The protocol consists of:
- Training: Fit a multinomial logistic regression classifier on the L2-normalized image features and corresponding labels from the training split.
- Prediction: Use the trained classifier to predict class labels for test-split features.
- Evaluation: Compute classification accuracy as the fraction of correctly predicted test samples.
Key design choices include the regularization strength C (inverse regularization), maximum iterations for convergence, and a fixed random seed for reproducibility.
Usage
Use this principle to evaluate the quality of pretrained image representations on a classification benchmark. It is the standard "linear probe" metric reported in papers like CLIP, DINO, and MAE. The representation quality is measured by how well a simple linear boundary separates classes in the embedding space.
Theoretical Basis
Logistic regression fits a linear decision boundary in the feature space by minimizing the regularized cross-entropy loss:
# Multinomial logistic regression
# minimize: -sum(log P(y_i | x_i; W, b)) + (1/C) * ||W||^2
# where P(y=k | x) = softmax(W @ x + b)[k]
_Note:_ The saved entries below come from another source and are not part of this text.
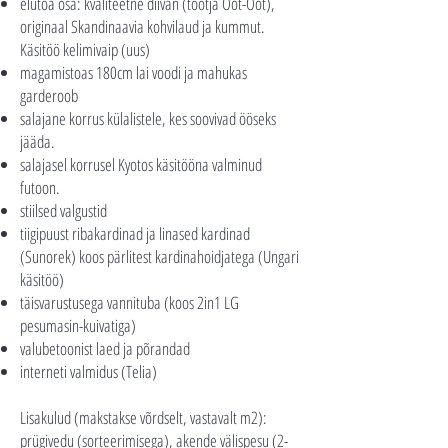
elutoa osa: kvaliteetne diivan (tootja Oot-Oot),
originaal Skandinaavia kohvilaud ja kummut.
Käsitöö kelimivaip (uus)
magamistoas 180cm lai voodi ja mahukas
garderoob
salajane korrus külalistele, kes soovivad ööseks
jääda.
salajasel korrusel Kyotos käsitööna valminud
futoon.
stiilsed valgustid
tiigipuust ribakardinad ja linased kardinad
(Sunorek) koos pärlitest kardinahoidjatega (Ungari
käsitöö)
täisvarustusega vannituba (koos 2in1 LG
pesumasin-kuivatiga)
valubetoonist laed ja põrandad
interneti valmidus (Telia)
Lisakulud (makstakse võrdselt, vastavalt m2):
prügivedu (sorteerimisega), akende välispesu (2-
# The regularization parameter C controls the trade-off:
# - Higher C: less regularization, fits training data more closely
# - Lower C: more regularization, simpler decision boundary
# CLIP README uses C=0.316 (approximately sqrt(0.1))
The key assumption is that a good pretrained representation should make classes linearly separable without needing non-linear transformations. A higher linear probe accuracy indicates that the representations have captured more task-relevant structure.